(Input for this task Opens)

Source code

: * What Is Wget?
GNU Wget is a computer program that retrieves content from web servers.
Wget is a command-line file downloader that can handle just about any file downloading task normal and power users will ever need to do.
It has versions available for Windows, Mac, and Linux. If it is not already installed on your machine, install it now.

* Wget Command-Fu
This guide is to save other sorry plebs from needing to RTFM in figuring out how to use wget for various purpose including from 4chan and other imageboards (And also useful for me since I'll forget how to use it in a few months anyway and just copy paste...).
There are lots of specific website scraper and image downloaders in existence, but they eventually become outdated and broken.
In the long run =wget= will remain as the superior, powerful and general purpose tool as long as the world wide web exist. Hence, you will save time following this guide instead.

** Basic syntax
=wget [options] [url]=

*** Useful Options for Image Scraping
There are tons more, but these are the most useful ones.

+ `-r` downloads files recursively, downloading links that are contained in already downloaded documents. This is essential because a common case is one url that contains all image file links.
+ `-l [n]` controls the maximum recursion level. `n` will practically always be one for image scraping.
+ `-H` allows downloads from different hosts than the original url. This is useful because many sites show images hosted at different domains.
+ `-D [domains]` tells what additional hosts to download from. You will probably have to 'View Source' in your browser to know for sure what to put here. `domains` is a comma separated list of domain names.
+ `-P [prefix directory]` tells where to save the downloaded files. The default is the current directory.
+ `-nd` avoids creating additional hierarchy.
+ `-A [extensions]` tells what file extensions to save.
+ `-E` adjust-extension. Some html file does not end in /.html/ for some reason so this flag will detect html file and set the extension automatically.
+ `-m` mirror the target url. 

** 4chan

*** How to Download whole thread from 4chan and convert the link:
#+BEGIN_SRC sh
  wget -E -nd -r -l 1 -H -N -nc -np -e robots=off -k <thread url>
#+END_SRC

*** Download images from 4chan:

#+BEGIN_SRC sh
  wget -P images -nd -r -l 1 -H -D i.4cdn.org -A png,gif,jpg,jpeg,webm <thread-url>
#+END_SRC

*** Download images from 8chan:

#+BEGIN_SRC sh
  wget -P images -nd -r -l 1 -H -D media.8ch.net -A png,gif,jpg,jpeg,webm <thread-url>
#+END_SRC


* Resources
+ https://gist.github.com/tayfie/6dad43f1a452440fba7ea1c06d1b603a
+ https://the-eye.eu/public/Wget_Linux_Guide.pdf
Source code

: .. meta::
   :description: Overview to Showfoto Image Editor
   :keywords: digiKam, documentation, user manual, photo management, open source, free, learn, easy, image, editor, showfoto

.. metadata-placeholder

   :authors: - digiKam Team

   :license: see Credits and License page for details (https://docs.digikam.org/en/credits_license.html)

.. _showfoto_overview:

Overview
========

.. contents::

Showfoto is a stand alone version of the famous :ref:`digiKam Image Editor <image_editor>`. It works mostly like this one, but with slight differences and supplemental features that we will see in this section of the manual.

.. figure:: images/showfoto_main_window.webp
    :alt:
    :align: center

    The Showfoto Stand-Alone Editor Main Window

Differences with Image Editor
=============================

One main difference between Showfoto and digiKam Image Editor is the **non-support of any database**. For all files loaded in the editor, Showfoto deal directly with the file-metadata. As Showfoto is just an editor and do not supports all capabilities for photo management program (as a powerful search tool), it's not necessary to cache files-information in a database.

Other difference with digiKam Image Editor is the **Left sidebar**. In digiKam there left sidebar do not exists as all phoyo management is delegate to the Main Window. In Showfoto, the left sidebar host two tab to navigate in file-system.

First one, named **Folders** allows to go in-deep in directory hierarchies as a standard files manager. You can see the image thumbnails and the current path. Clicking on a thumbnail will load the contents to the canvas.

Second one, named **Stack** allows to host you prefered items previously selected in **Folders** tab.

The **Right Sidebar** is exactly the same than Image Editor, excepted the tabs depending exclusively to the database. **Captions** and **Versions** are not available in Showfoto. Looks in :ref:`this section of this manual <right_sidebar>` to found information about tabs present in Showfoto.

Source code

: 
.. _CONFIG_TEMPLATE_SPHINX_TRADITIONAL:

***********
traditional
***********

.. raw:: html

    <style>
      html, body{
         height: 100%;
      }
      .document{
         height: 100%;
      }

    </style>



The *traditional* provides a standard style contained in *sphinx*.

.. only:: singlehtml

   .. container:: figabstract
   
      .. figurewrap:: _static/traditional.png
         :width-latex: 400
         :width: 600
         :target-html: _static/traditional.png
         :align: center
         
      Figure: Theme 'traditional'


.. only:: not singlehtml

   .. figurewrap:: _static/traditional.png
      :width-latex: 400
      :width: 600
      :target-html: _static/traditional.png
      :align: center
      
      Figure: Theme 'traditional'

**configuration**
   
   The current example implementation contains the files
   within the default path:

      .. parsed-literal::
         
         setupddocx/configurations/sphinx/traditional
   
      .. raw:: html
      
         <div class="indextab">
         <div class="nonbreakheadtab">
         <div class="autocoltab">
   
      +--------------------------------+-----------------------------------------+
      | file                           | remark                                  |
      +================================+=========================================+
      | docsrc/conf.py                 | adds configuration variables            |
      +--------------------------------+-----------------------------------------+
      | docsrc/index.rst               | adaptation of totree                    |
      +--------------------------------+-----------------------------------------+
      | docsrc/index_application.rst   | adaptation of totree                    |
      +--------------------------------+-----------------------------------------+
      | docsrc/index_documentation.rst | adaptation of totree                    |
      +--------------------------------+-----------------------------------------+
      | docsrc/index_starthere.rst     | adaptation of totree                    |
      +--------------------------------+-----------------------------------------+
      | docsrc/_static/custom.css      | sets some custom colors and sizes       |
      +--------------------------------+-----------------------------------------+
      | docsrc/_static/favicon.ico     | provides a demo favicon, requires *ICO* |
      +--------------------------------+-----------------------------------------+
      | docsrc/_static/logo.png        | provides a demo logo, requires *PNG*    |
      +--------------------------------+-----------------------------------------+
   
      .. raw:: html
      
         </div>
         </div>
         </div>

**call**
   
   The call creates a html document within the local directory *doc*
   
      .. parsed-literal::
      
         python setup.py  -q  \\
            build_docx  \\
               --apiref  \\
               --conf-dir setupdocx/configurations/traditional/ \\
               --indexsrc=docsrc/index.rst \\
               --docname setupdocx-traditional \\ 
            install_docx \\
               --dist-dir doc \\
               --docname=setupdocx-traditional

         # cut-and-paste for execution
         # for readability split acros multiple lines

(Input for this task Closes)

◆ Instruction
Please copy, exactly as written, every line in the listing above from the line with "wget -E -nd" up to and including the line with "- digiKam Team".

◆ Response to the exercise
  wget -E -nd -r -l 1 -H -N -nc -np -e robots=off -k <thread url>
#+END_SRC

*** Download images from 4chan:

#+BEGIN_SRC sh
  wget -P images -nd -r -l 1 -H -D i.4cdn.org -A png,gif,jpg,jpeg,webm <thread-url>
#+END_SRC

*** Download images from 8chan:

#+BEGIN_SRC sh
  wget -P images -nd -r -l 1 -H -D media.8ch.net -A png,gif,jpg,jpeg,webm <thread-url>
#+END_SRC


* Resources
+ https://gist.github.com/tayfie/6dad43f1a452440fba7ea1c06d1b603a
+ https://the-eye.eu/public/Wget_Linux_Guide.pdf
Source code

: .. meta::
   :description: Overview to Showfoto Image Editor
   :keywords: digiKam, documentation, user manual, photo management, open source, free, learn, easy, image, editor, showfoto

.. metadata-placeholder

   :authors: - digiKam Team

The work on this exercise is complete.